Justice of the High Court
- In office 1937–1948

= Stephen Henn-Collins =

The Honourable Sir Stephen Ogle Henn-Collins, CBE (14 September 1875 – 16 October 1958) was an English barrister and High Court judge.

== Biography ==
Stephen Ogle Collins was the younger son of the distinguished lawyer and law lord Richard Henn Collins, Baron Collins. (Stephen Collins later adapted his surname to Henn-Collins.) He was educated at Winchester College and New College, Oxford, where he took honours in Jurisprudence. He was called to the bar by the Middle Temple in 1899. Collins was a copyright specialist. He was also standing counsel for the Law Society, and junior common law counsel to the Admiralty. He was appointed a CBE in 1925 and took silk in 1932.

The enactment of the Matrimonial Causes Act 1937 greatly increased the volume of divorce cases in the Probate, Divorce and Admiralty Division of the High Court of Justice, which only had three judges at the time. As a consequence, the Supreme Court of Judicature (Amendment) Act 1937 authorized the appointment of two additional High Court judges. Henn-Collins was selected by Lord Hailsham to fill one of the two new positions and assigned to the Probate, Divorce and Admiralty Division, even though he was inexperienced in divorce matters and disliked them. He received the customary knighthood in December 1937.

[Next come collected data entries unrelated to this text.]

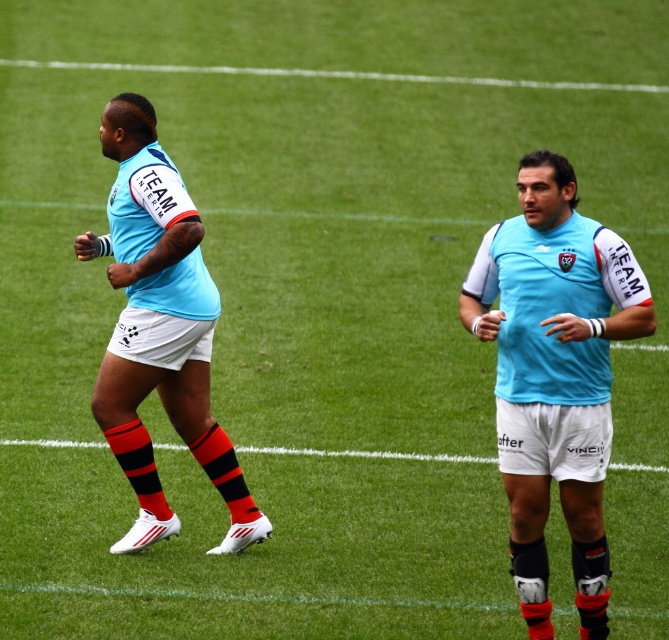
Question: Is light blue jersey at center above light blue jersey at left?

Choices:
 (A) no
 (B) yes

Answer: (A)

Question: Can you confirm if light blue jersey at center is positioned below light blue jersey at left?

Choices:
 (A) no
 (B) yes

Answer: (B)

Question: Which point is closer to the camera taking this photo?

Choices:
 (A) (518, 308)
 (B) (246, 538)

Answer: (A)

Question: Is light blue jersey at center thinner than light blue jersey at left?

Choices:
 (A) yes
 (B) no

Answer: (A)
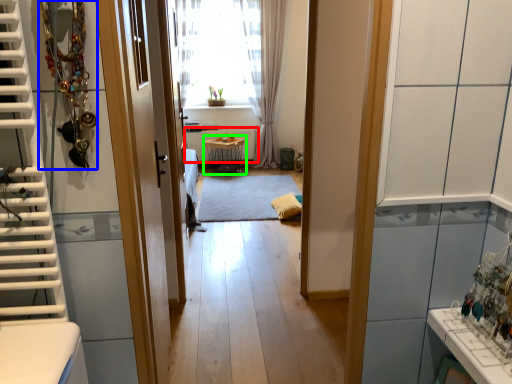
Question: Estimate the real-world distances between objects in this image. Which object is farther from radiator (highlighted by a red box), necklace (highlighted by a blue box) or table (highlighted by a green box)?

Choices:
 (A) necklace
 (B) table

Answer: (A)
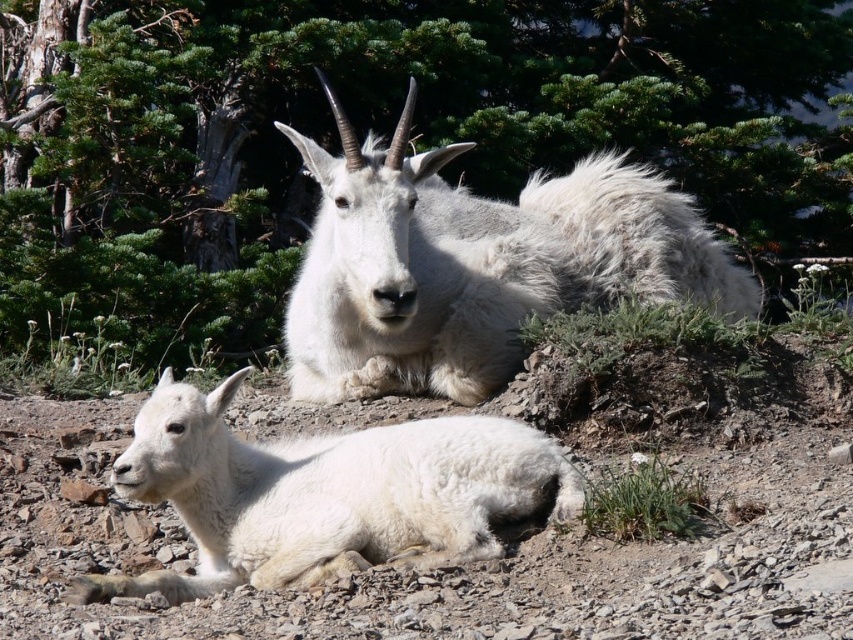
Is green leafy tree at upper center in front of white woolen goat at lower left?

No, it is behind white woolen goat at lower left.

Does point (813, 6) lie in front of point (195, 573)?

No.

Find the location of a particular element. The image size is (853, 640). green leafy tree at upper center is located at coordinates (374, 129).

You are a GUI agent. You are given a task and a screenshot of the screen. Output one action in this format:
    pyautogui.click(x=<x>, y=<y>)
    Task: Click on the green leafy tree at upper center
    The image size is (853, 640).
    Given the screenshot: What is the action you would take?
    pyautogui.click(x=374, y=129)

Is green leafy tree at upper center above white fluffy goat at center?

Indeed, green leafy tree at upper center is positioned over white fluffy goat at center.

Does green leafy tree at upper center appear on the left side of white fluffy goat at center?

Yes, green leafy tree at upper center is to the left of white fluffy goat at center.

Find the location of a particular element. green leafy tree at upper center is located at coordinates (374, 129).

Is white fluffy goat at center smaller than white woolen goat at lower left?

No, white fluffy goat at center is not smaller than white woolen goat at lower left.

From the picture: How far apart are white fluffy goat at center and white woolen goat at lower left?

white fluffy goat at center and white woolen goat at lower left are 38.40 inches apart.

The width and height of the screenshot is (853, 640). What are the coordinates of `white fluffy goat at center` in the screenshot? It's located at [474, 264].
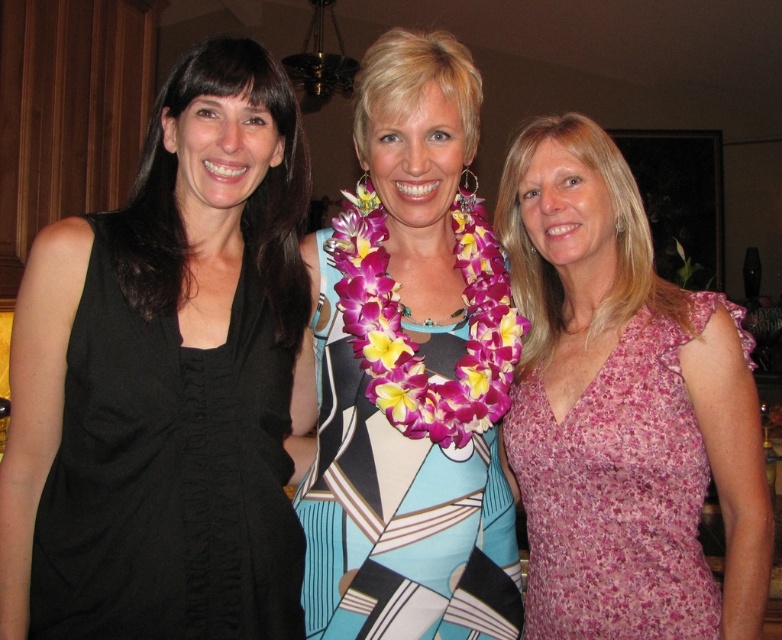
Question: Among these objects, which one is farthest from the camera?

Choices:
 (A) pink floral dress at right
 (B) black fabric dress at left
 (C) printed fabric dress at center
 (D) floral lei at center

Answer: (C)

Question: Is black fabric dress at left closer to camera compared to floral lei at center?

Choices:
 (A) yes
 (B) no

Answer: (A)

Question: Which of the following is the farthest from the observer?

Choices:
 (A) (533, 488)
 (B) (72, 579)
 (C) (415, 356)
 (D) (303, 352)

Answer: (D)

Question: Observing the image, what is the correct spatial positioning of pink floral dress at right in reference to printed fabric dress at center?

Choices:
 (A) below
 (B) above

Answer: (A)

Question: Considering the relative positions of printed fabric dress at center and black fabric dress at left in the image provided, where is printed fabric dress at center located with respect to black fabric dress at left?

Choices:
 (A) below
 (B) above

Answer: (B)

Question: Which point is farther to the camera?

Choices:
 (A) pink floral dress at right
 (B) printed fabric dress at center

Answer: (B)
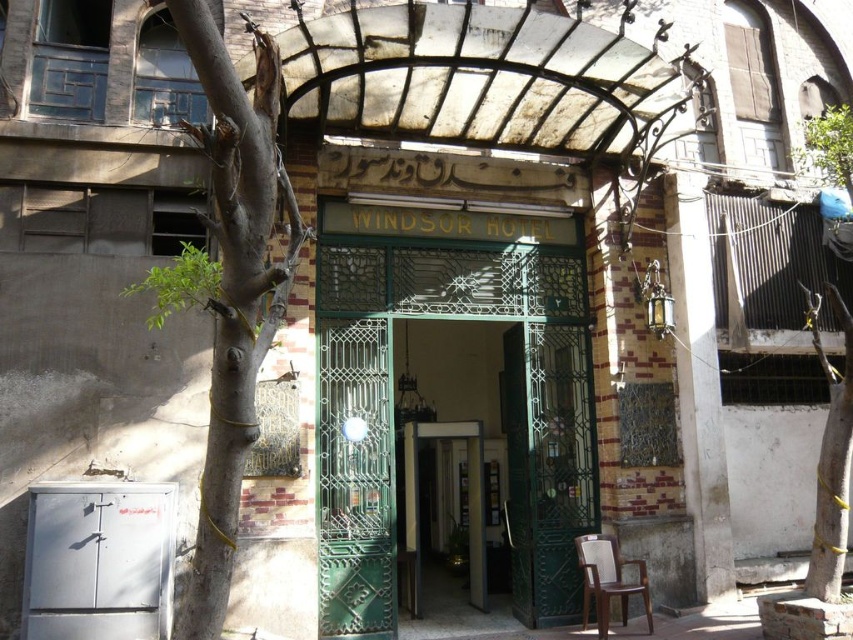
Question: Does gray bark tree at left have a larger size compared to brown wooden chair at lower right?

Choices:
 (A) no
 (B) yes

Answer: (B)

Question: Does green metal gate at center have a greater width compared to brown wooden chair at lower right?

Choices:
 (A) yes
 (B) no

Answer: (A)

Question: Which of these objects is positioned closest to the brown wooden chair at lower right?

Choices:
 (A) green textured bark at right
 (B) gray bark tree at left

Answer: (A)

Question: Which of the following is the farthest from the observer?

Choices:
 (A) pos(817,552)
 (B) pos(247,216)

Answer: (A)

Question: Does green metal gate at center appear on the left side of gray bark tree at left?

Choices:
 (A) no
 (B) yes

Answer: (A)

Question: Which of the following is the farthest from the observer?

Choices:
 (A) gray bark tree at left
 (B) brown wooden chair at lower right
 (C) green metal gate at center

Answer: (C)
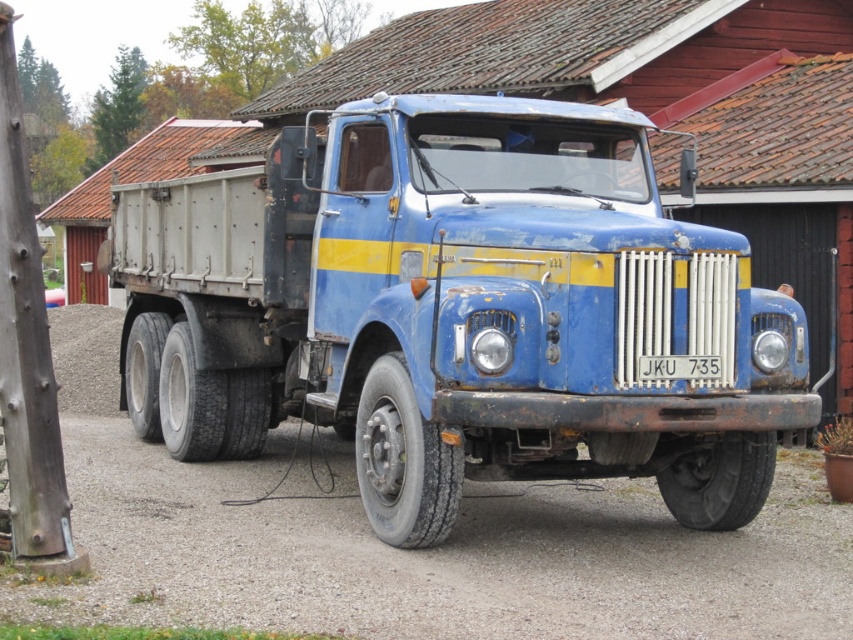
Can you confirm if rusty metal trailer truck at center is shorter than rusty metal dirt track at center?

Correct, rusty metal trailer truck at center is not as tall as rusty metal dirt track at center.

Can you confirm if rusty metal trailer truck at center is bigger than rusty metal dirt track at center?

Actually, rusty metal trailer truck at center might be smaller than rusty metal dirt track at center.

This screenshot has width=853, height=640. Identify the location of rusty metal trailer truck at center. (459, 310).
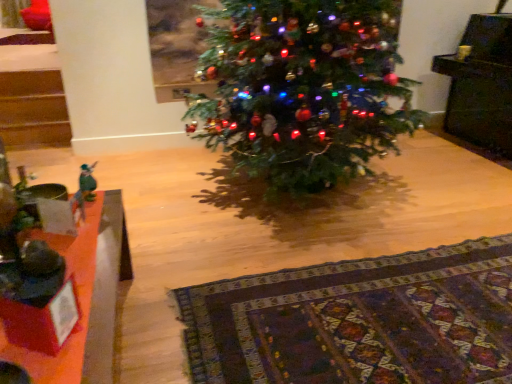
Find the location of a particular element. The image size is (512, 384). free space in front of green felt angel at left is located at coordinates [94, 219].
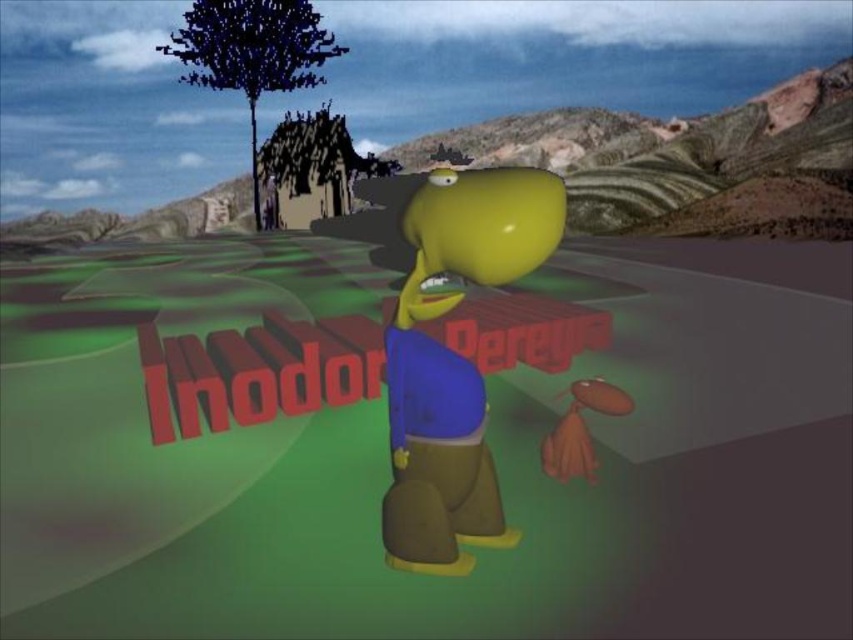
Question: Does rubber yellow head at center have a larger size compared to dark green textured tree at upper left?

Choices:
 (A) no
 (B) yes

Answer: (A)

Question: Can you confirm if rubber yellow head at center is wider than dark green textured tree at upper left?

Choices:
 (A) yes
 (B) no

Answer: (B)

Question: Can you confirm if rubber yellow head at center is bigger than dark green textured tree at upper left?

Choices:
 (A) yes
 (B) no

Answer: (B)

Question: Which of the following is the closest to the observer?

Choices:
 (A) rubber yellow head at center
 (B) dark green textured tree at upper left

Answer: (A)

Question: Which point appears closest to the camera in this image?

Choices:
 (A) (257, 188)
 (B) (408, 333)

Answer: (B)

In 1945, on the promotion of Mr Justice Tucker to the Court of Appeal, Henn-Collins was transferred to the King's Bench Division. He retired in 1948.

== Personal life ==
Henn-Collins married Agnes Julia Lambert in 1899; they had a son and three daughters.

In his private life, Henn-Collins had strong artistic interests, and was a skilled violin-maker, a hobby which "was the least expected in one of his Majesty's Judges".